--- Records to use ---

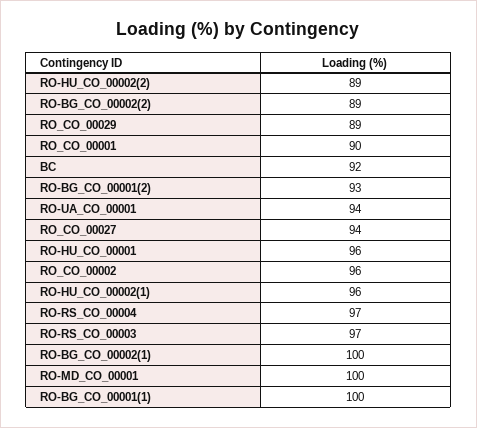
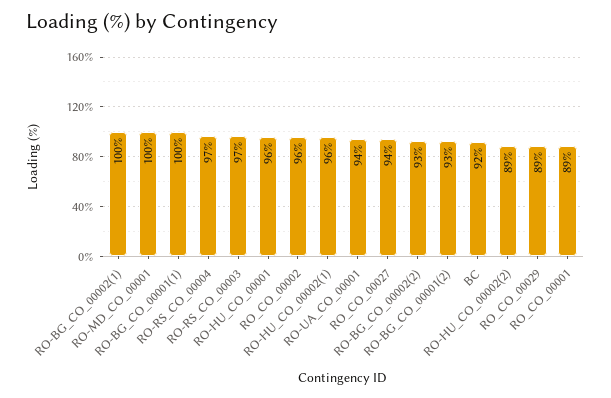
  {
    "RO-HU_CO_00002(2)": 89,
-   "RO-BG_CO_00002(2)": 89,
+   "RO-BG_CO_00002(2)": 93,
    "RO_CO_00029": 89,
-   "RO_CO_00001": 90,
+   "RO_CO_00001": 89,
    "BC": 92,
    "RO-BG_CO_00001(2)": 93,
    "RO-UA_CO_00001": 94,
    "RO_CO_00027": 94,
    "RO-HU_CO_00001": 96,
    "RO_CO_00002": 96,
    "RO-HU_CO_00002(1)": 96,
    "RO-RS_CO_00004": 97,
    "RO-RS_CO_00003": 97,
    "RO-BG_CO_00002(1)": 100,
    "RO-MD_CO_00001": 100,
    "RO-BG_CO_00001(1)": 100
  }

---

→ **Instruction**: Could you print all the entries exactly as they stand, with the pictures left out?

→ **Written answer**:
  {
    "RO-HU_CO_00002(2)": 89,
-   "RO-BG_CO_00002(2)": 89,
+   "RO-BG_CO_00002(2)": 93,
    "RO_CO_00029": 89,
-   "RO_CO_00001": 90,
+   "RO_CO_00001": 89,
    "BC": 92,
    "RO-BG_CO_00001(2)": 93,
    "RO-UA_CO_00001": 94,
    "RO_CO_00027": 94,
    "RO-HU_CO_00001": 96,
    "RO_CO_00002": 96,
    "RO-HU_CO_00002(1)": 96,
    "RO-RS_CO_00004": 97,
    "RO-RS_CO_00003": 97,
    "RO-BG_CO_00002(1)": 100,
    "RO-MD_CO_00001": 100,
    "RO-BG_CO_00001(1)": 100
  }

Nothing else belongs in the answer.